下頚心臓神経 Nervus cardiacus cervicalis inferior
基本的な解剖学的特徴および走行経路
下頚心臓神経は、頚胸神経節(星状神経節)から分岐し、心臓神経叢に向かう重要な自律神経である (Standring et al., 2021)。主な解剖学的特徴として、以下が挙げられる:
- 神経の直径は通常1-2mm程度で、肉眼での観察が可能である。
- 頚胸神経節から出た後、1-3本の枝に分かれて走行する。
- 鎖骨下動脈の後側を下行し、心臓神経叢に合流する。
- 鎖骨下動脈との位置関係は比較的一定しており、手術における重要な指標となる (Moore et al., 2023a)。
生理学的機能と役割
心臓の交感神経支配における主要な経路として、以下の重要な生理学的作用を有する (Drake et al., 2020):
- 心拍数の増加(陽性変時作用):洞結節に作用し、心拍数を上昇させる。
- 心筋収縮力の増強(陽性変力作用):心室筋の収縮力を増強する。
- 心筋の興奮性の亢進(陽性変伝導作用):刺激伝導系の伝導速度を増加させる。
臨床的意義と手術時の注意点
下頚心臓神経の機能異常は、不整脈や血圧変動などの重要な症状を引き起こす可能性がある (Moore et al., 2023b)。

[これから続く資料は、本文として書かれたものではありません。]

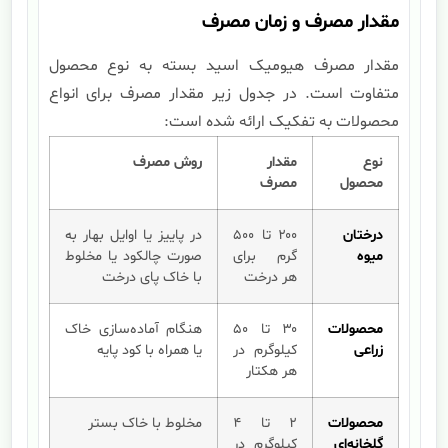
مقدار مصرف و زمان مصرف
مقدار مصرف هیومیک اسید بسته به نوع محصول
متفاوت است. در جدول زیر مقدار مصرف برای انواع
محصولات به تفکیک ارائه شده است:
نوع
مقدار
روش مصرف
محصول
مصرف
درختان
۲۰۰ تا ۵۰۰
در پاییز یا اوایل بهار به
میوه
گرم برای
صورت چالکود یا مخلوط
هر درخت
با خاک پای درخت
محصولات
۳۰ تا ۵۰
هنگام آماده‌سازی خاک
زراعی
کیلوگرم در
یا همراه با کود پایه
هر هکتار
محصولات
۲ تا ۴
مخلوط با خاک بستر
گلخانه‌ای
کیلوگرم در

特に以下の手術時には細心の注意が必要である:
- 頚部リンパ節郭清術:神経の走行経路を十分に把握し、損傷を避ける。
- 鎖骨下動脈へのアプローチを要する手術:神経との位置関係を術前に確認する。
- 星状神経節ブロック:手技による神経損傷のリスクを考慮する。
解剖学的変異と発生学的特徴
下頚心臓神経には、以下のような解剖学的および発生学的特徴が認められる (Netter, 2023):
- 複数の枝への分岐パターンは個体差が大きく、稀に欠損例も報告されている。